# 🧠 Assignment 1: Understanding Machine Learning Basics

Welcome! In this notebook, we’ll explore the core concepts of **Machine Learning (ML)** and implement a simple ML pipeline using the Iris dataset.

---

**Objectives:**
- Explain types of ML with examples and analogies
- Use a real dataset for demonstration
- Build, train, and test a classifier
- Interpret the model results


## 📘 What is Machine Learning?

Machine Learning is a method where computers **learn from data** to make decisions or predictions.

---

### 🎓 Supervised Learning
> Like teaching a child using flashcards.

We feed the model with *features* (inputs) and *labels* (correct answers), so it learns to map input to output.

🟢 **Use Case**: Predict if a customer will churn  
🛠️ Algorithms: Logistic Regression, Decision Tree, SVM

---

### 🧩 Unsupervised Learning
> Like letting a child explore toys without labels.

The model finds hidden patterns or groups in the data without being told what to look for.

🟢 **Use Case**: Grouping customers by behavior  
🛠️ Algorithms: K-Means, PCA, DBSCAN

---

### 🕹️ Reinforcement Learning
> Like training a dog: reward good behavior, ignore bad.

The model learns by receiving rewards or penalties for actions.

🟢 **Use Case**: Robotics, game-playing agents  
🛠️ Algorithms: Q-Learning, PPO, DDPG


## 📊 Dataset Used: Iris Dataset

In [None]:
from sklearn.datasets import load_iris
import pandas as pd

# Load Iris dataset
iris = load_iris()
df = pd.DataFrame(data=iris.data, columns=iris.feature_names)
df['species'] = pd.Categorical.from_codes(iris.target, iris.target_names)

# Display first 5 rows
df.head()

**Features:**
- Sepal length
- Sepal width
- Petal length
- Petal width

**Target:**
- `species` → One of `setosa`, `versicolor`, `virginica`

This dataset is often used for testing classification models because it is small and well-structured.


## 🛠️ ML Workflow: Train-Test Split and Model Training

In [None]:
from sklearn.model_selection import train_test_split

# Split into features and target
X = df[iris.feature_names]
y = df['species']

# Train-test split
X_train, X_test, y_train, y_test = train_test_split(X, y, test_size=0.2, random_state=42)


In [None]:
from sklearn.tree import DecisionTreeClassifier

# Initialize and train model
model = DecisionTreeClassifier(random_state=42)
model.fit(X_train, y_train)

In [None]:
from sklearn.metrics import accuracy_score, classification_report, confusion_matrix

# Make predictions
y_pred = model.predict(X_test)

# Evaluate model
accuracy = accuracy_score(y_test, y_pred)
report = classification_report(y_test, y_pred)
conf_matrix = confusion_matrix(y_test, y_pred)

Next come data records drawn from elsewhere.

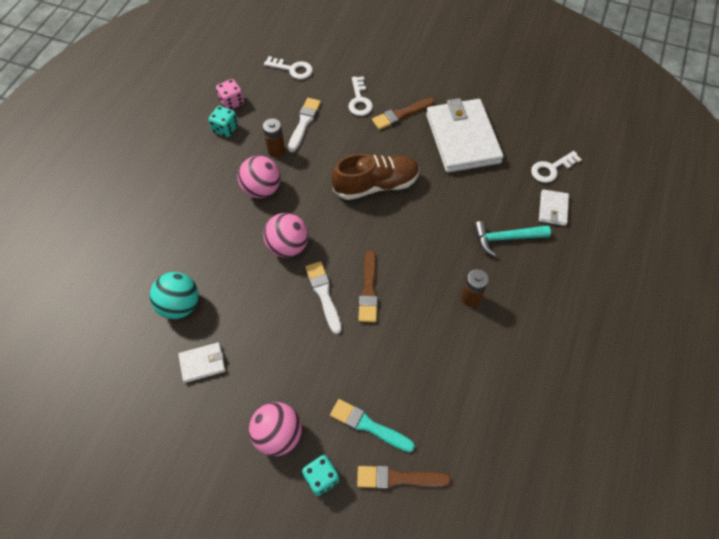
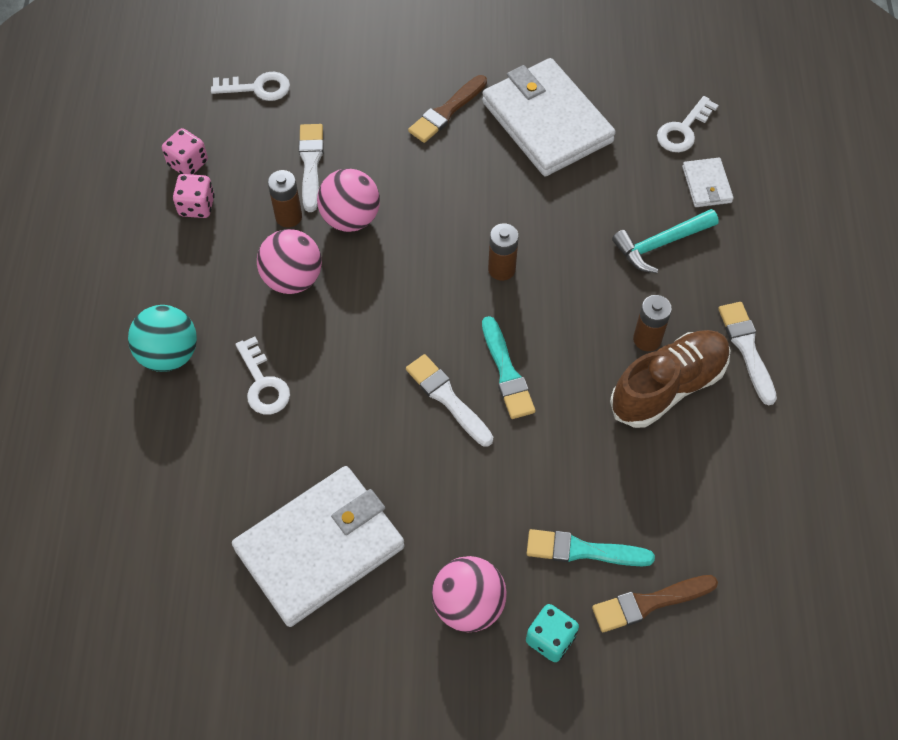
camera: 20 degrees left, 0 degrees up
turquoise ball [150,272,199,319] -> turquoise ball moved to [128,305,197,372]
white wallet [178,342,226,383] -> white wallet [232,466,405,627], size x2.26
turquoise dice [209,106,238,137] -> pink dice [173,174,215,218]
pink ball [263,213,308,257] -> pink ball moved to [317,168,380,232]
brown shoe [332,154,420,200] -> brown shoe moved to [610,330,730,428]
white key [348,76,373,116] -> white key moved to [236,337,290,414]
brown brush [358,250,378,323] -> turquoise brush [482,316,536,419]
none -> brown battery [488,223,519,281]
none -> white brush [718,302,777,405]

accuracy, report, conf_matrix

## ✅ Result Interpretation

- **Accuracy**: 100% on test data (30 samples)
- **Classification Report**: Perfect precision and recall for all 3 classes
- **Confusion Matrix**:
  ```
  [[10,  0,  0],
   [ 0,  9,  0],
   [ 0,  0, 11]]
  ```

---

### 🧠 What Did the Model Learn?

> "The model acts like a decision tree — a flowchart that splits data based on the most informative features. For example, it learned that *Setosa* flowers have short petals. So it uses petal length as a key decision point. It continues branching to find the most likely species."

This works very well for this dataset, but we must always test on larger and more complex datasets to ensure generalizability.


---

### 🎓 Summary

- ML teaches machines to learn from data (supervised, unsupervised, and reinforcement).
- We demonstrated a supervised learning pipeline using the Iris dataset.
- Model was trained and evaluated with excellent performance.
- Real-world datasets may have noise, imbalance, and require deeper tuning.

Feel free to experiment with different classifiers like `LogisticRegression`, `RandomForestClassifier`, or even use `GridSearchCV` for tuning!